ADD REPLY • link 8 months ago by Ram 44k

0

Entering edit mode

That's compressed and per read; so total ~200gb paired end. This is human genome data at >=50X coverage.

ADD REPLY • link 8 months ago by Trivas ★ 1.8k

0

Entering edit mode

Shouldn't you use an established pipeline for detection of indels that at least has been benchmarked? What you do is intuitive, but how do you know about accuracy? There are large SV callers out there, what about them, just curious?

ADD REPLY • link 8 months ago by ATpoint 85k

0

Entering edit mode

Please point me to one! I've been looking on and off for a while and haven't found an established pipeline. The steps I found are largely from other biostars posts such as Trimming adapter sequences - is it necessary? and Identification of the sequence insertion site in the genome.

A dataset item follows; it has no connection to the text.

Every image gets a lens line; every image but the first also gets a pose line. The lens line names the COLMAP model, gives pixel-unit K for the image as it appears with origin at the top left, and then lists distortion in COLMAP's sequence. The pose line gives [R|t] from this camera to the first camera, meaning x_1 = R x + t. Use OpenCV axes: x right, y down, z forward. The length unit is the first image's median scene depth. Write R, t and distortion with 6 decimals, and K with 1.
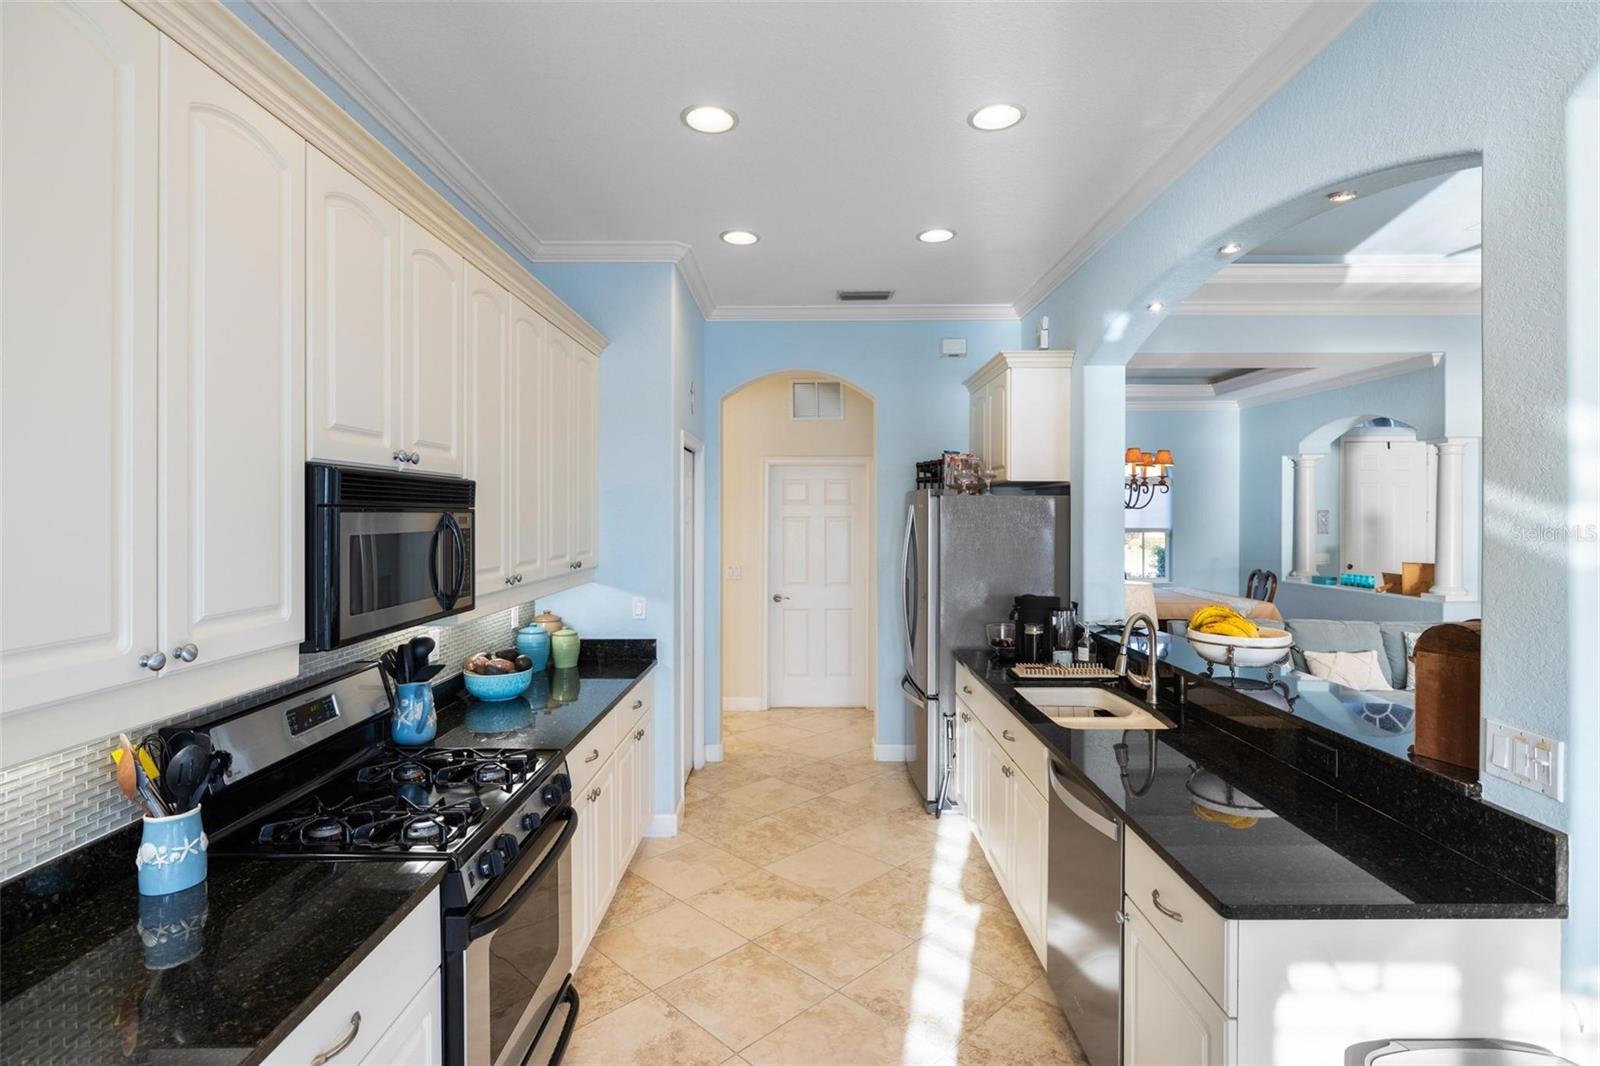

I've also found https://github.com/kensung-lab/INSurVeyor which could be useful but is downstream from read mapping or https://bioinfo.uth.edu/VirusFinder/ which would co-opt some viral integration site pipelines.

ADD REPLY • link 8 months ago by Trivas ★ 1.8k

0

Entering edit mode

@Brian had posted a way to identify insertions here: Identification of the sequence insertion site in the genome

You could give it a try.

ADD REPLY • link 8 months ago by GenoMax 147k

score 0 · Answer 1 · 2024-02-20

I like that you are already using BBMap :-)

You could pipe the trimming/mapping in one step and write unmapped reads at the same time. Untested but you can try (this interleaves the reads temporarily while they are passed to bbmap)

bbduk.sh -Xmx6g in1=file.R1.fastq.gz in2=file.R2.fastq.gz  out=stdout.fastq (bbduk options) | bbmap.sh -XmxNNg (options for bbmap) in=stdin.fastq out=aligned.bam outu1=unaligned.R1.fastq.gz outu2=unaligned.R2.fastq.gz

You could also try aligning the unmapped reads from step 1 directly to insertion (not sure if it will work, you will have to try)

bbduk.sh -Xmx6g in1=file.R1.fastq.gz in2=file.R2.fastq.gz  out=stdout.fastq (bbduk options) | bbmap.sh -XmxNNg (options for bbmap) in=stdin.fastq out=aligned.bam outu=unaligned.fastq | bbmap.sh -XmxNNg (options for second alignmant) in=stdin.fastq out=aligned_insertion.bam outu1=unaligned.R1.fastq.gz outu2=unaligned.R2.fastq.gz

I assume you are using multiple threads with BBMap and that would be best option.

While you could look for other tools (DRAGEN is likely going to be the fastest, if you can use an FPGA) the gains may outweigh having to work on a new pipeline.

All the steps above could be brute-force parallelized (even FastQC could be combined using MultiQC), if you have the hardware, by splitting input into chunks of whatever number of reads and then merging the resulting files.